16. Folding kid and baby clothes is torture.

Not an issue.  Really.  They’re so small.

17. It’s impossible to feel manly when folding said baby clothes.

Again, not an issue for me.

18. The power of cute is more formidable than you realize.

Hell yes! I may be in a bad mood and Tomoe gives me a cute smile or pose, and it just makes me smile.  She has a lot of power.

19. You will find talking to your friends without kids more difficult.

Simply meeting any friends has become more difficult.  Bed times, making sure I’m home in time for her to see me on weekends, and so on.  I’ve become a servant of my daughter’s.

20. Kids become actual people and not baby blobs way sooner than you think.

I’ve made a similar comment before about how my daughter seems like a real person now.  She actually thinks, has likes and dislikes, and is rather creative.  She is surprisingly creative!  She impresses me a lot.

21. Something you love will get ruined.

Not yet.  She’s damaged earphones, folded a book cover, but that’s it.

22. You will turn into your parents.

Some aspects, probably.  I had quite a bit of freedom when I was a kid, but I tended to be well-behaved.  Hopefully, Tomoe will learn to be responsible, so I can feel more confident about her ability to be independent.

23. Very little will embarrass you.

Those parents with noisy kids in the supermarket now have my understanding.  But I also realise just how I don’t care what others think of me when my daughter is shouting for Anpanman cookies and I ignore her.  Believe me, nothing will shut her up.  She already has Anpanman cookies at home.

24. You won’t be able to watch movies where kids are killed or kidnapped.

Not really.  On the contrary, it gets my protective feeling heightened.  If I see a movie where a kid is kidnapped and the parents have to try to get the kid back, all I want is for that parent to beat the crap out of the kidnapper.  It’s only natural to want to protect your kid.  I can still watch those movies.

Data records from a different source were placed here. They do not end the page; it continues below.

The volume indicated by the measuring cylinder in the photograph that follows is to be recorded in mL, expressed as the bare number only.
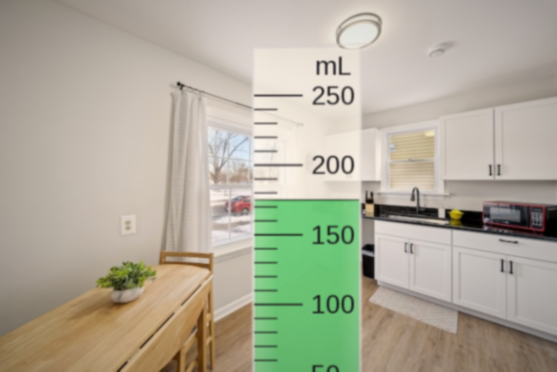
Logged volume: 175
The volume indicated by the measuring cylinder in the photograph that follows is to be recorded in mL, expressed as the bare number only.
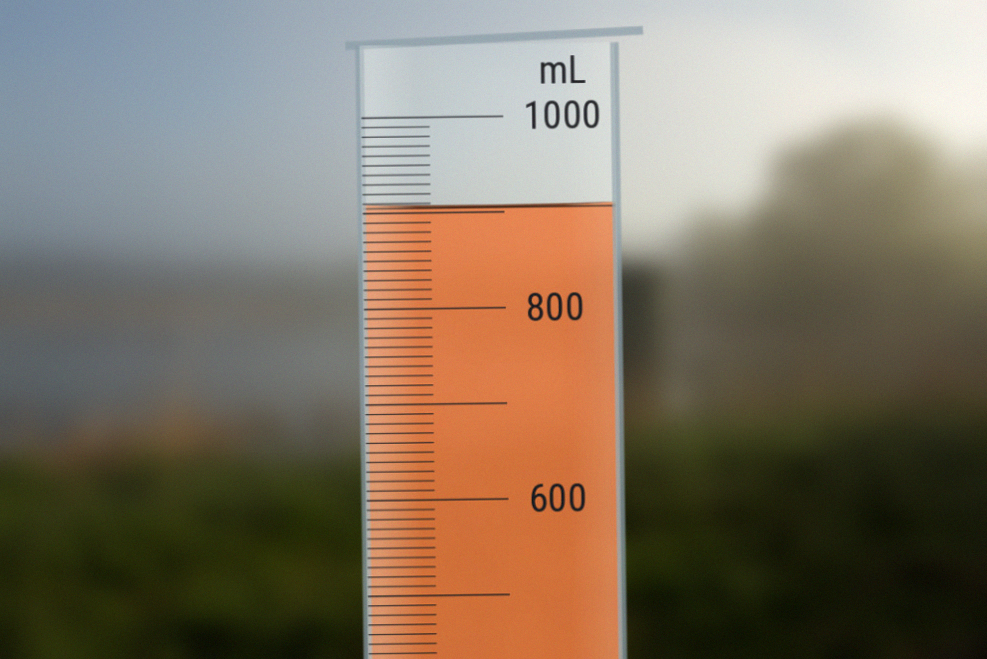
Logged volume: 905
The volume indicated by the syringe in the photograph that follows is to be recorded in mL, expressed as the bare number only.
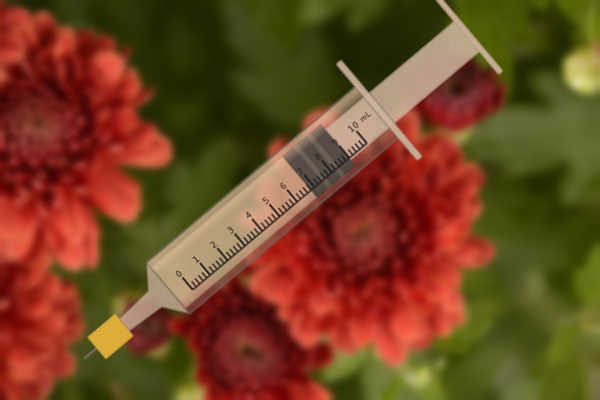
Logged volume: 6.8
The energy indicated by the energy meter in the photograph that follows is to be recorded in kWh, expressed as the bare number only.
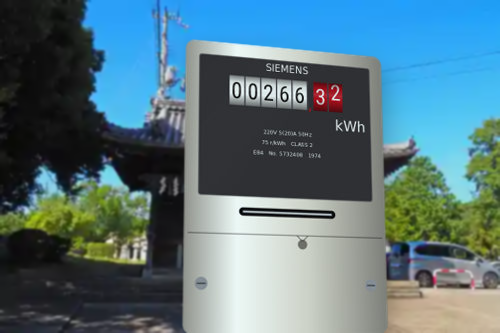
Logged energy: 266.32
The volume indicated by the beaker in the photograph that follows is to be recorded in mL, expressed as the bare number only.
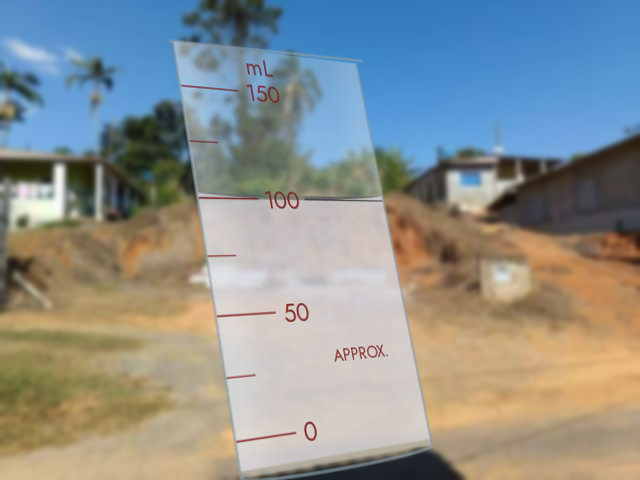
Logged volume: 100
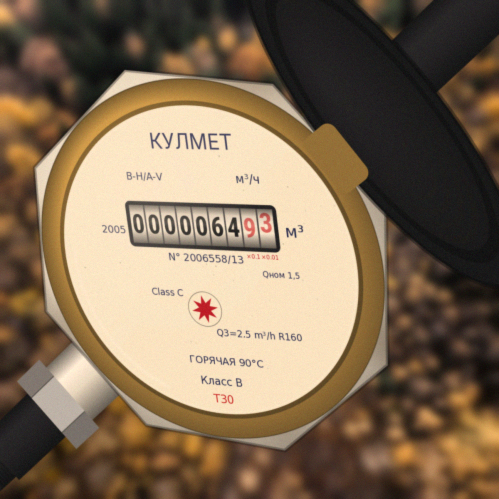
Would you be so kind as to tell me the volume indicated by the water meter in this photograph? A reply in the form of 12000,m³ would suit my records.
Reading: 64.93,m³
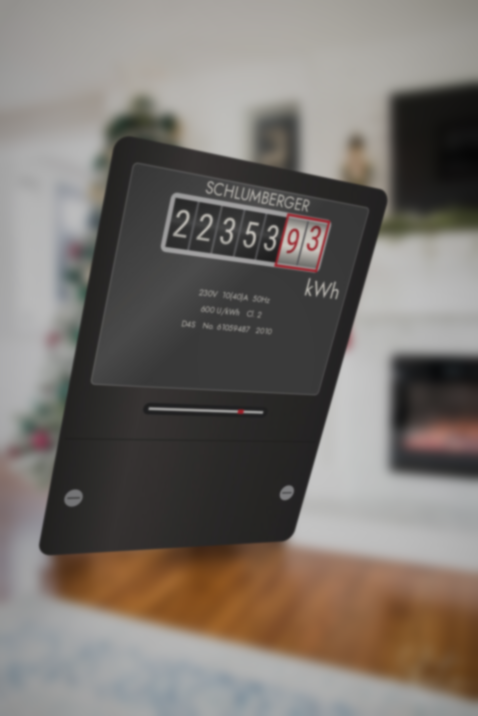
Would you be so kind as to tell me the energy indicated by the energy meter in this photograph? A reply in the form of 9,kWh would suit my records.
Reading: 22353.93,kWh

25. You won’t want to spend money on yourself because you’ll know every dollar spent on yourself is a dollar you could’ve spent on your family.

I’ve always been this way.  There’s been no change.

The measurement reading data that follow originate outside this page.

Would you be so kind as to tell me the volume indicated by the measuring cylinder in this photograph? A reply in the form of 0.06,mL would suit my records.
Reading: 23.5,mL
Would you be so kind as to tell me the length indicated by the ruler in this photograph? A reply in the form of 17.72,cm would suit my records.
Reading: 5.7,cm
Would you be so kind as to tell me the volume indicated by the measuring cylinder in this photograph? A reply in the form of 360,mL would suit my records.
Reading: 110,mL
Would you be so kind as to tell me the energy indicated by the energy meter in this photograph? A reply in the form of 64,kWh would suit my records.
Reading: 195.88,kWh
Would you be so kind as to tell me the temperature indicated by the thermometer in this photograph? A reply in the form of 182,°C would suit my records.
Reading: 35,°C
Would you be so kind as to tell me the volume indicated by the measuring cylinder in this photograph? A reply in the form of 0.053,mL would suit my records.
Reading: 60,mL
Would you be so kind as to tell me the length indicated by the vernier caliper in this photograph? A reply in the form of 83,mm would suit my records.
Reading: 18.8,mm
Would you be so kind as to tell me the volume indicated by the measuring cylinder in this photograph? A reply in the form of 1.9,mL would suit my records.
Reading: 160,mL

26. Buying your kid something will make you way more happy than buying yourself something.

Absolutely.  I love seeing that happy face.

27. When your kid is little, every trip out of the house will feel like getting ready to go to the airport.

How true this is.  And having to pack extra diapers and wet wipes, as well.  Getting her back into the house is like having to unpack.  It’s so much effort to go anywhere, especially if we have to take the bus.  The bus is the most difficult thing about going anywhere with my daughter.

28. You will love to watch kids’ movies.

Honestly, I always have.  Now I have an excuse to be able to watch them.

29. You will cram your entire adult life between the time your kid goes down and you go to sleep.

Very true.  I also love nap time.  But since Tomoe goes to a nursery some days every week, I also have a bit of time in the morning before I go to work.  Those are precious times for me.

30. For a while, only you will be able to understand them, so you’ll basically become their interpreter.

This is a tough thing.  Tomoe is learning both Japanese and English, and my Japanese isn’t good enough to understand much badly pronounced Japanese.  But I have interpreted before.  When my daughter met my coworkers, I translated what she really meant by “nana” and “bappo.”

31. And lastly, it’s all worth it.

Yes.  See my previous post.

So, how about you?  I want to hear some responses.